A 33-year-old patient came to the emergency department complaining of abdominal pain and fever.
Laboratory tests are normal and the clinical examination is normal.
Abdominal ultrasound showed absence of left kidney hypertrophy with right hypertrophy.
The ultrasound examination of the pelvis showed both seminal vesicles with a size of 2.5 centimeters with globuleous aspect.
Subsequently, an intravenous urography was performed, confirming the absence of left kidney with enlarged right kidney without signs of dilatation of the excretory system.
The bladder shows a normal appearance with insertion of the right lobed.

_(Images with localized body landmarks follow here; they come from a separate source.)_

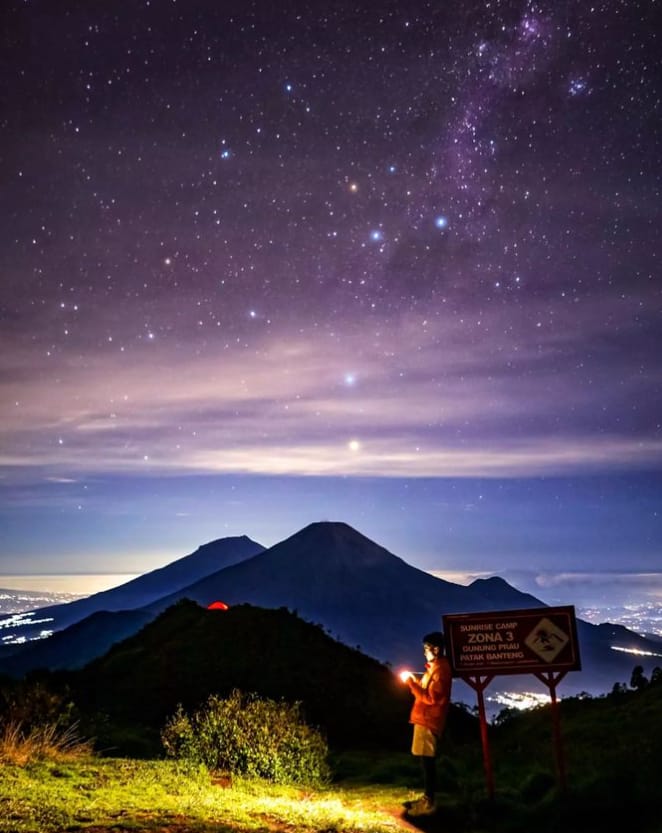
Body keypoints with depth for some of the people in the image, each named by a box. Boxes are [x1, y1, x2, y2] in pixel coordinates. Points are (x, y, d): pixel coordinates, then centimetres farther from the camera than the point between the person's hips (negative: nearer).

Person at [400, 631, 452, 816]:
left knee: (427, 760, -8)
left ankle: (429, 803, -5)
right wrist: (414, 682, 7)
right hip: (426, 719, 10)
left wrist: (411, 682, -17)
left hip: (428, 721, -10)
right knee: (426, 760, 13)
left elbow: (431, 698, -20)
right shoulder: (436, 668, 17)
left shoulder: (440, 670, -15)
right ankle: (427, 798, 19)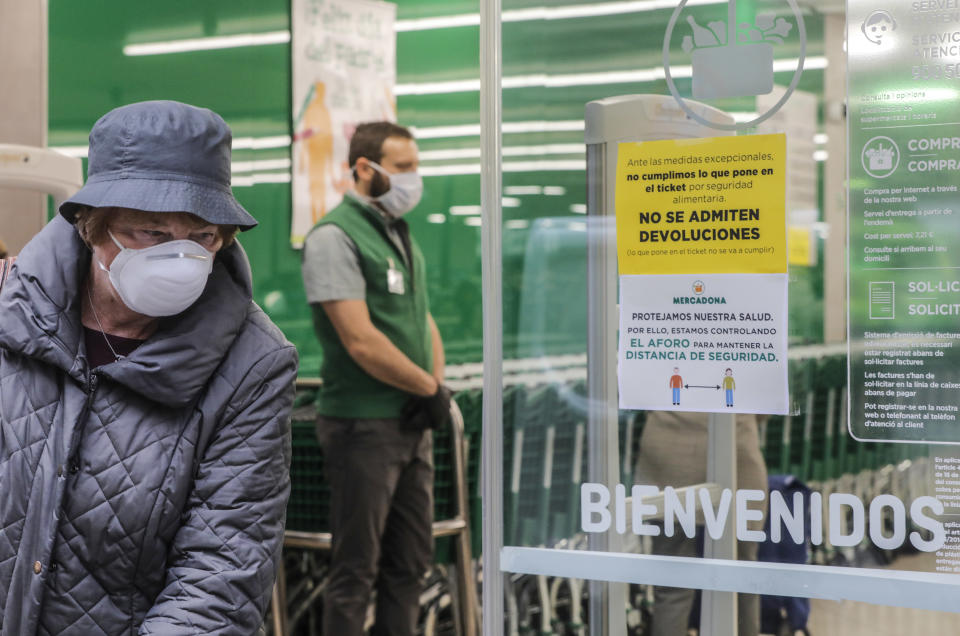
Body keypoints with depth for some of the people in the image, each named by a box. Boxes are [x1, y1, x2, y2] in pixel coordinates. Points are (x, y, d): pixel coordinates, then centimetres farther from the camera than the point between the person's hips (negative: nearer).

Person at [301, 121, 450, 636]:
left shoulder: (399, 235, 14)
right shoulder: (335, 236, -13)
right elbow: (362, 342, -21)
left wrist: (438, 386, -2)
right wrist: (431, 389, -13)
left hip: (413, 424, 8)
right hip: (363, 425, -8)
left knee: (411, 561, 15)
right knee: (357, 569, 0)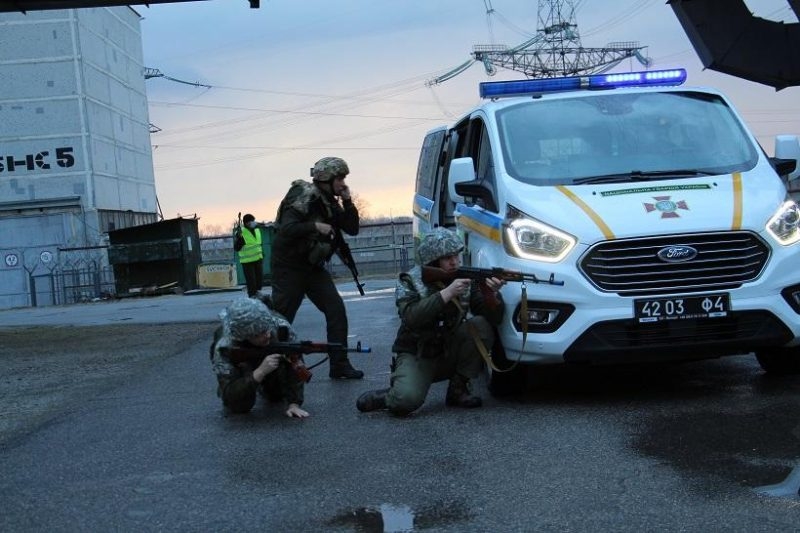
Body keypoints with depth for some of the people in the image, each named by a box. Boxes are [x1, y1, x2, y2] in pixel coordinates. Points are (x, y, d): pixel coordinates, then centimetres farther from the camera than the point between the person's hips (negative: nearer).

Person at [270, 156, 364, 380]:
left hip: (314, 267, 7)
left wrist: (348, 202, -6)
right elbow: (286, 229, -28)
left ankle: (339, 364, 2)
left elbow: (352, 229, 5)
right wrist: (315, 226, -36)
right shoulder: (302, 198, -17)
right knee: (281, 319, -4)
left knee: (336, 310, -4)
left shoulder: (330, 202, 8)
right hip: (289, 267, -7)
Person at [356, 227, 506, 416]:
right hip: (416, 355, -4)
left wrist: (491, 294, -28)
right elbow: (411, 317, -28)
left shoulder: (467, 279, -2)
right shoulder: (410, 281, -10)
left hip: (450, 355, 4)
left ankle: (459, 389, -9)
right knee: (407, 399, -33)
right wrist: (446, 293, -34)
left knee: (481, 325, -22)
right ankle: (385, 397, 4)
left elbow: (494, 318, -7)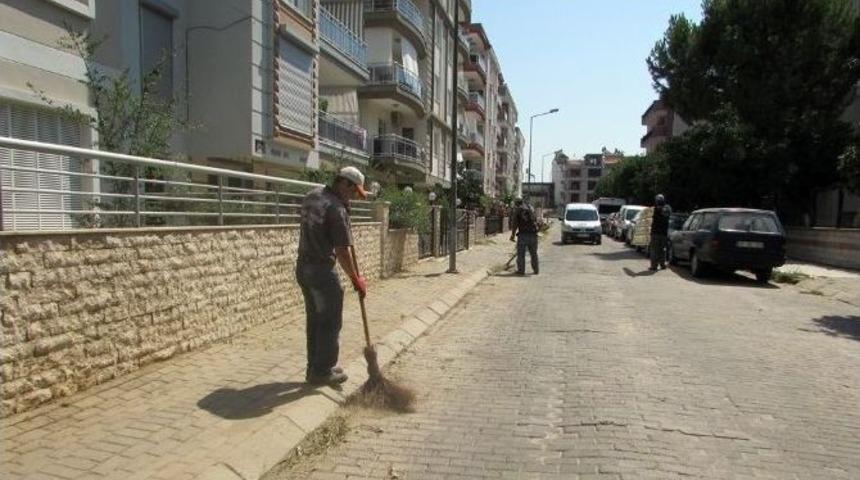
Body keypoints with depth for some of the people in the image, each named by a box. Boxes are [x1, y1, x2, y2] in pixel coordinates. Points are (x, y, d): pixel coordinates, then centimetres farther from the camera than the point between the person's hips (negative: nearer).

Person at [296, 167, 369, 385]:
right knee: (330, 322, 4)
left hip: (303, 267, 9)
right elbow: (342, 252, -18)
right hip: (322, 270, -9)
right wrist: (356, 279, -6)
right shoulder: (336, 209, -17)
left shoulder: (312, 196, 9)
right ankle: (322, 372, 12)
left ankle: (315, 368, 26)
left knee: (315, 320, 17)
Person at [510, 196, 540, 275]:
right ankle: (536, 270, 18)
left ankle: (521, 270, 4)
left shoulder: (517, 210, -2)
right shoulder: (531, 208, 14)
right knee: (533, 253, 13)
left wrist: (513, 234, 1)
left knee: (521, 254, 4)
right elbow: (536, 220, 16)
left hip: (523, 234, -5)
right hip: (533, 234, 5)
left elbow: (514, 223, -6)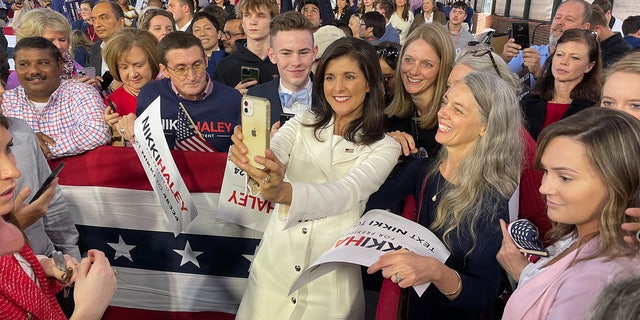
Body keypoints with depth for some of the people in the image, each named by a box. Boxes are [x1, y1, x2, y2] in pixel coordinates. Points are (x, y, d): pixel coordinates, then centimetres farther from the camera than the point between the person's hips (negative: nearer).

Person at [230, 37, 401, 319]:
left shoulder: (384, 148, -8)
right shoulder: (301, 124, 2)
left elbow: (344, 194, -26)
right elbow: (268, 156, -18)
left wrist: (284, 192, -44)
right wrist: (245, 157, -42)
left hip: (331, 288, -2)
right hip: (273, 272, 3)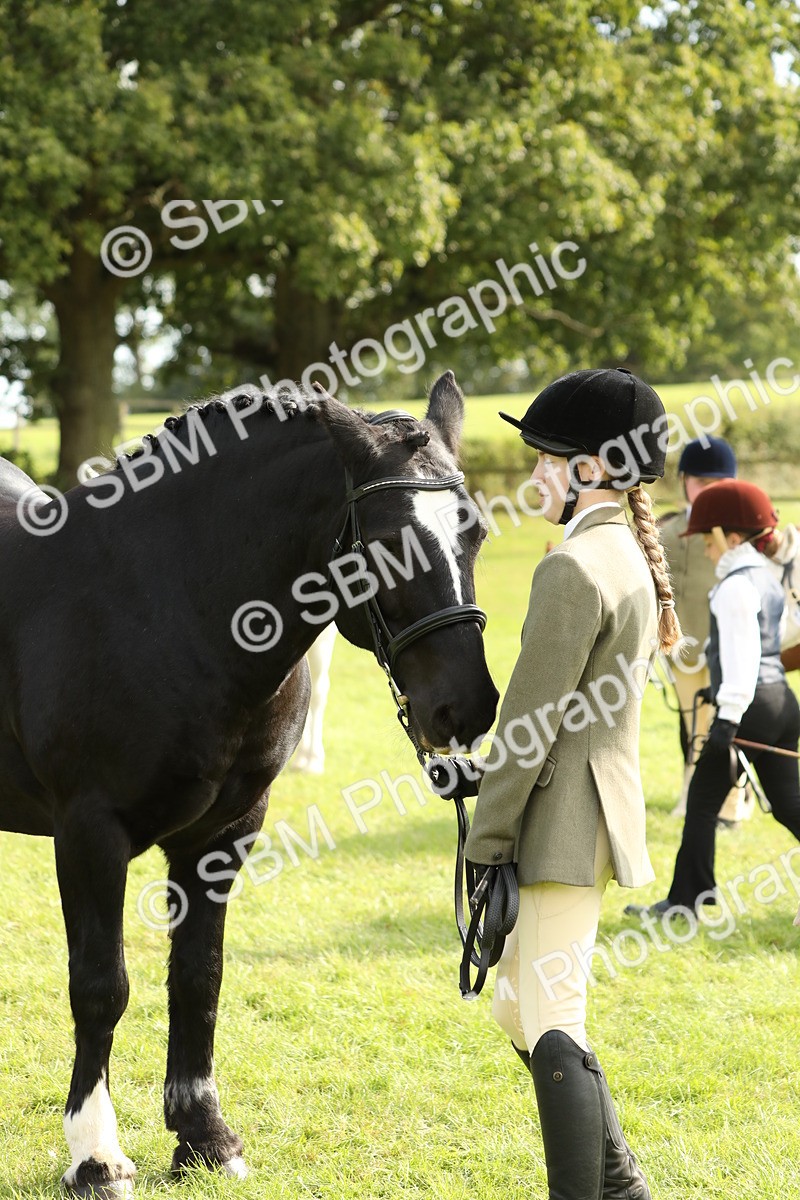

Abdominal CT scan was performed to evaluate the pelvic cystic image seen on ultrasound, confirming an increase in size of the seminal vesicle on the left side with an adjacent ovoid image with density of soft parts in 5.5 cm.
1.
A high aortic bifurcation was identified at L1 level, with a very lateralized left iliac branch and a right iliac branch with morphology and location similar to the aorta.
The vena cava has a bifurcation at the same level with a left iliac theorist that lateralizes in the same way as the artery and a right iliac theorist with morphology of the vena cava that later bifurcates into two vessels in the normal right vena cava.
1.
The examination was completed with MRI given the high density of the pelvic lesion which reveals a polylobulated cystic mass with tubuliform images that drain into the prostate gland which confirms the diagnosis of seminal vesicle cyst.